Mme d’Herblay trouva ce raisonnement fort judicieux et elle entra pleinement dans les vues de la tante Adèle qui, au fond, avait son plan.

Ce même soir, Laure refusa d’elle-même de sortir ; elle prétexta une migraine pour s’enfermer dans sa chambre et n’en pas sortir.

Pourquoi, ne trouvant pas le sommeil, se mit-elle à sa fenêtre ? Peut-être parce que la nuit fraîche et le ciel étoilé l’encourageait à rêver.

Or, en face d’elle, de l’autre côté de la rue, une fenêtre était éclairée, fenêtre d’une chambre dans un Palace hôtel qui se trouvait juste vis à vis de sa demeure.

Elle suivait distraitement les allées et venues d’une femme de chambre qui allait et venait dans la pièce. Elle distinguait son bonnet et son tablier blancs ; même elle pouvait voir les traits malicieux, les yeux pétillants de cette fille accorte, brune et provocante.

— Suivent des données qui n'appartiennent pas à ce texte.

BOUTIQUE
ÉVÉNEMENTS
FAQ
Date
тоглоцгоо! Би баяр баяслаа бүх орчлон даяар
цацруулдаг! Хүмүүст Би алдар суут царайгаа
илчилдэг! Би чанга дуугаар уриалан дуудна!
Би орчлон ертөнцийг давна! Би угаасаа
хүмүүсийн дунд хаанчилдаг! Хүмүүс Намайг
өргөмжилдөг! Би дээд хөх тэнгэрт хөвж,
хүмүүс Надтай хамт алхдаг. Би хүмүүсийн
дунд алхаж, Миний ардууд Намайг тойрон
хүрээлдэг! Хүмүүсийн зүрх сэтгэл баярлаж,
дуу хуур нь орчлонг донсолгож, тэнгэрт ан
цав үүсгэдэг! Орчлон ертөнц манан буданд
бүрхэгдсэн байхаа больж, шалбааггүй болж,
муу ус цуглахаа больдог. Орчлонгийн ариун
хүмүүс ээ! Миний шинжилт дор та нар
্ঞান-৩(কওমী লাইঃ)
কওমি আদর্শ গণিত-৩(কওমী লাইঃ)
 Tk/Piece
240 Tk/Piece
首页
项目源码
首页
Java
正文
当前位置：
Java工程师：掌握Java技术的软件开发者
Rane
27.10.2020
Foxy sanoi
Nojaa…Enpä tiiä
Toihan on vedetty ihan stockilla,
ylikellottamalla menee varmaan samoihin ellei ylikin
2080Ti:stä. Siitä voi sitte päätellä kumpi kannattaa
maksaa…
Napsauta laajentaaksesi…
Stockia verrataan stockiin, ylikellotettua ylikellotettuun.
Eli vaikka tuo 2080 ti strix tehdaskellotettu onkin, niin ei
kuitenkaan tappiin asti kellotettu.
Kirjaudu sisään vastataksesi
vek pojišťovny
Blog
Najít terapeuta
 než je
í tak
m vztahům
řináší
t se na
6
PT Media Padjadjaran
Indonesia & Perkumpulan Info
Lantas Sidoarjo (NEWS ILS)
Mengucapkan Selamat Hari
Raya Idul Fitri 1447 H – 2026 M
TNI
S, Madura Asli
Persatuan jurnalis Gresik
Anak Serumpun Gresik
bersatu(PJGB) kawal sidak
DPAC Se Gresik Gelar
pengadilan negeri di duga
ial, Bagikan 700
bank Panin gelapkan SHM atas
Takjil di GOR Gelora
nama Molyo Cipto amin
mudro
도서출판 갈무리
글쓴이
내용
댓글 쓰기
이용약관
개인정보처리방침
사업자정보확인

Elle la considérait en se disant : « Celle-là aussi peut-être pense à l’amour. Comment peut être l’homme qui le personnifie à ses yeux ? »

Comme si la réponse devait lui être faite immédiatement un homme entra dans la chambre où se trouvait la soubrette.

Quel était cet homme ? À son allure, Laure jugea qu’il devait appartenir au personnel de l’hôtel.

Toujours est-il qu’il se mit à plaisanter la jeune femme.

Témoin de cette scène, Laure n’en détachait plus ses yeux. Elle y prenait d’autant plus d’intérêt que, ne percevant pas les paroles échangées entre les deux personnages, leurs gestes devenaient pour elle d’autant plus expressifs.

La servante riait en repoussant des avances que son compagnon précisait de plus en plus.

Et puis Laure vit l’homme embrasser la jeune femme dans le cou, près de la nuque. Il la souleva entre ses bras, elle se débattait en riant, mais lui ne la lâchait pas et devenait plus audacieux.

Frémissante, Laure semblait vivre la scène qui se déroulait devant ses yeux. Il lui parut même percevoir un cri poussé par la femme de chambre.

Elle referma la fenêtre bruyamment et s’alla jeter sur son lit.

— Oh ! dit-elle, celui-là, c’est un homme vraiment. Il n’a pas cédé ! Il n’a pas lâché sa proie au dernier moment ! Voilà comme je veux être prise !

Et elle enviait le sort de la servante. Elle l’enviait au point que, curieuse, elle revint vers la fenêtre.

La femme de chambre était assise sur le lit. La lumière l’éclairait et Laure pouvait distinguer son visage tourné, souriant, vers l’homme auquel elle paraissait dire des mots dont la jeune fille ne comprenait pas le sens.

L’expression seule frappa Laure qui soupira, en disant :

— Elle paraît bien heureuse !

Recouchée maintenant, seule dans son lit, elle se demandait :

— Qui donc saura m’aimer, moi ?

Elle comparait Gérard à l’amoureux qu’elle venait de voir, et elle pensait :

— Pourquoi ne m’a-t-il pas prise, lui, comme l’autre ?

Tout son être aspirait à l’abandon et au don de soi. Laure se révélait sensuelle et elle maudissait son amoureux qui n’avait pas su la comprendre : « Je le hais ! Oh ! comme je le hais ! » disait-elle.

Cependant si, à ce moment, il lui était apparu, s’il était venu dans sa chambre et qu’il ait voulu la prendre, elle n’eût pas fait un geste pour lui résister.

Elle l’attendait presque et s’étonnait qu’il ne répondit pas à son appel.